We do not sell your data to third parties. Ever.

5. Your rights (GDPR)

You can request access to, correction of, or deletion of your data at any time by emailing hello@elev8ads.io. We respond within 30 days. You can also lodge a complaint with the Dutch Data Protection Authority (Autoriteit Persoonsgegevens).

6. Data deletion

Cancel your subscription and email us — we'll delete your account and all associated data within 30 days. Encrypted Meta tokens are revoked immediately on cancellation.

7. Cookies

We use first-party cookies for authentication only (Supabase session cookie). No tracking pixels, no third-party analytics on the marketing site.

8. Data security

All data in transit is TLS 1.3 encrypted. Meta access tokens and BYO API keys are AES-256-GCM encrypted at rest. Database access is restricted via IAM roles.

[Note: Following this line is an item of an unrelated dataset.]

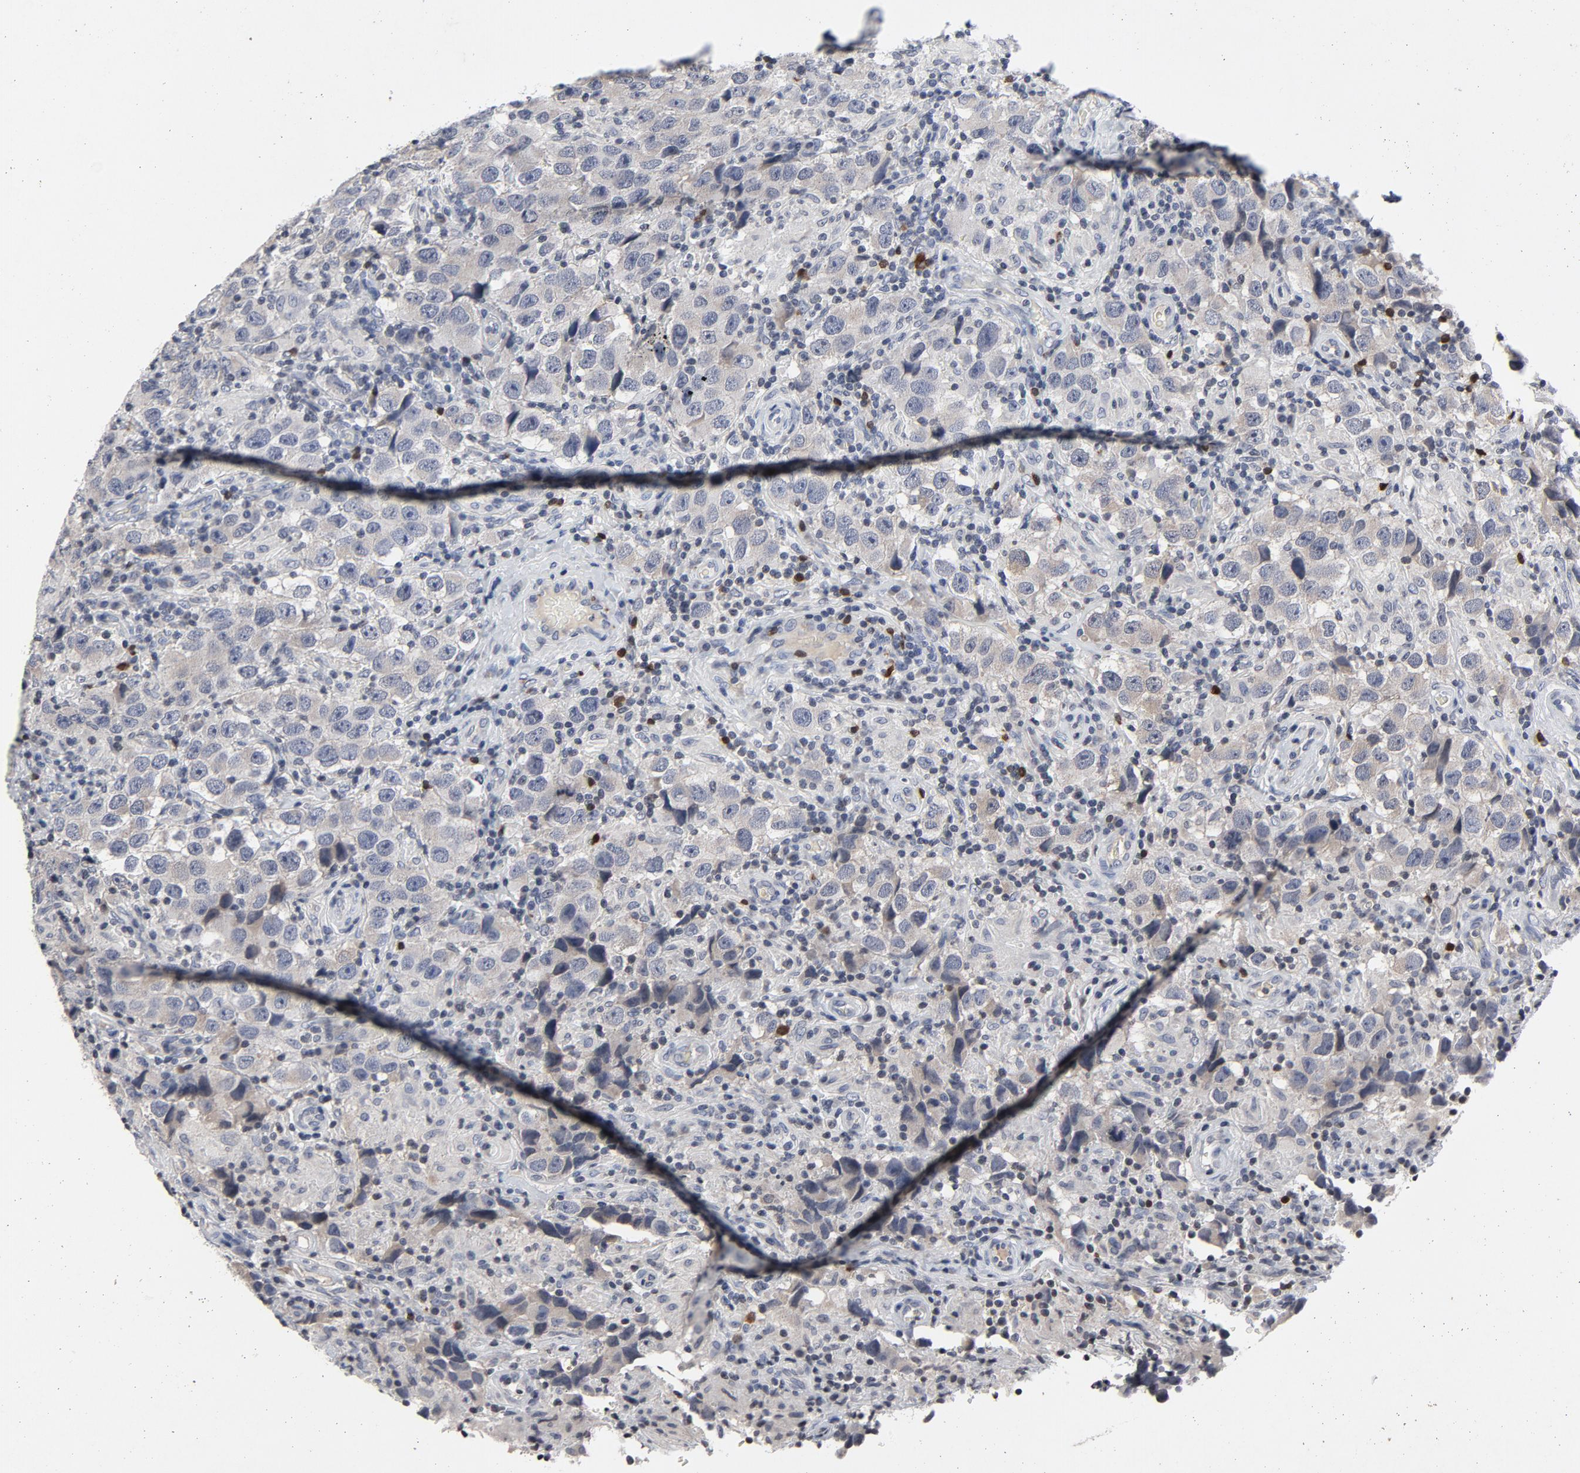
{"staining": {"intensity": "negative", "quantity": "none", "location": "none"}, "tissue": "testis cancer", "cell_type": "Tumor cells", "image_type": "cancer", "snomed": [{"axis": "morphology", "description": "Carcinoma, Embryonal, NOS"}, {"axis": "topography", "description": "Testis"}], "caption": "An image of testis embryonal carcinoma stained for a protein reveals no brown staining in tumor cells.", "gene": "TCL1A", "patient": {"sex": "male", "age": 21}}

We review security quarterly.

9. International transfers

Some processors (Anthropic, HiggsField, Vercel) operate in the US. Transfers happen under SCCs (Standard Contractual Clauses) and equivalent safeguards. EU data is stored primarily in EU (Supabase eu-west-1).

10. Changes

We'll update this page when our practices change and notify active users by email if changes are material.